Bisnis.com, JAKARTA – Kinerja reksa dana berbasis saham sepanjang September 2022 diprediksi bergerak fluktuatif seiring dengan potensi lonjakan inflasi dan imbas kenaikan harga BBM. Investor sebaiknya melakukan strategi averaging agar tetap mendapatkan keuntungan yang mungkin akan muncul.
Direktur Utama Pinnacle Persada Investama Guntur Surya Putra mengatakan reksa dana saham kemungkinan akan berfluktuasi dan volatil sepanjang bulan September. Ia menjelaskan, secara ytd IHSG telah menyentuh kisaran 7.200 yang membuka peluang terjadinya koreksi jangka pendek.
Menurutnya, salah satu faktor yang mempengaruhi prospek reksa dana saham adalah risiko inflasi menuju ke level yang lebih tinggi. Potensi lonjakan inflasi semakin terbuka khususnya setelah pemerintah mulai menaikan harga BBM bersubsidi.
“Dengan kenaikan tingkat inflasi ini berpotensi mempengaruhi tingkat suku bunga acuan,” jelas Guntur saat dihubungi, Senin (5/9/2022).
Senada, Direktur Batavia Prosperindo Aset Manajemen Eri Kusnadi mengatakan reksa dana saham akan cenderung bergerak sideways sepanjang bulan ini.
Menurutnya, reksa dana saham dan IHSG kemungkinan bergerak fluktuatif mengantisipasi beberapa hal, seperti pertemuan The Fed September dan imbas kenaikan harga BBM bersubsidi.
Baca Juga
Ia menambahkan, pergerakan pasar saham pada bulan ini bukanlah September effect yang umumnya terjadi.
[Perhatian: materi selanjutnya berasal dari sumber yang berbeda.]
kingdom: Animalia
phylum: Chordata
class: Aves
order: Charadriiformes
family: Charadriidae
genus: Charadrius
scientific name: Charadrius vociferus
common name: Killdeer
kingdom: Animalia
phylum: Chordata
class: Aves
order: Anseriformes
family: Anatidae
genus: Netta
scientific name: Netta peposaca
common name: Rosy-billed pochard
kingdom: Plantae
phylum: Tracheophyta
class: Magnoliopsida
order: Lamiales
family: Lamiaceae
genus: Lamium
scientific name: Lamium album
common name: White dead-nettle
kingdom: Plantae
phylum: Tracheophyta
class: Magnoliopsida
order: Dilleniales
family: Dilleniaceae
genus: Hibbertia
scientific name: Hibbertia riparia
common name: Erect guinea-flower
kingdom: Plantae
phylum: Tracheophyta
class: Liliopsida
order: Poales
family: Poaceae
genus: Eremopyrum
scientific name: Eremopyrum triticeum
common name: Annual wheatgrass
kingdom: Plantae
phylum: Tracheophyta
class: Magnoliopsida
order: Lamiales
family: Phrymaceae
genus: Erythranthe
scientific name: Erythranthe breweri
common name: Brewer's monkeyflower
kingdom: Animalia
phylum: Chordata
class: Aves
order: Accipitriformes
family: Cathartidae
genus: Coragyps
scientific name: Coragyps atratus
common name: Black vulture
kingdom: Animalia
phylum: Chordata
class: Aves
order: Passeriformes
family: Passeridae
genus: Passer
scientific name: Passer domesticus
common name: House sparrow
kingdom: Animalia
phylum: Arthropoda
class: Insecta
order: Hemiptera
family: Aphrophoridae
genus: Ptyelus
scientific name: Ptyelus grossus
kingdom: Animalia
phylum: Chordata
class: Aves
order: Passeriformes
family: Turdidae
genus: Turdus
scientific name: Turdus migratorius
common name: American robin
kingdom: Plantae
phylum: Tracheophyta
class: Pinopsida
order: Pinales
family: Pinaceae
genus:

Eri mengatakan, September effect hanya terjadi pada pasar saham global, karena pergerakan IHSG sepanjang bulan tersebut tidak terlalu cenderung koreksi.
Seiring dengan sentimen – sentimen tersebut, Eri mengatakan investor harus semakin disiplin dalam melakukan averaging. Ia juga menyarankan investor untuk tetap sabar dalam melihat pergerakan yang ada dan tidak terburu buru melakukan beli atau jual.
Sementara itu, Guntur mengatakan investor yang berinvestasi di reksa dana berbasis saham lebih cenderung investor jangka panjang. Sehingga, mereka akan kesulitan menentukan waktu yang tepat saat market berfluktuasi dan juga sangat berisiko.
Guntur menuturkan, dengan kondisi tersebut, investor dapat melakukan investasi berkala secara reguler dan melakukan dollar cost averaging secara bertahap jika kondisi pasar sedang melemah.
“Sementara itu, jika pasar bergerak rebound dan secara trend meningkat, dengan stay invested, investor juga tidak akan ketinggalan terlalu banyak,” kata Guntur.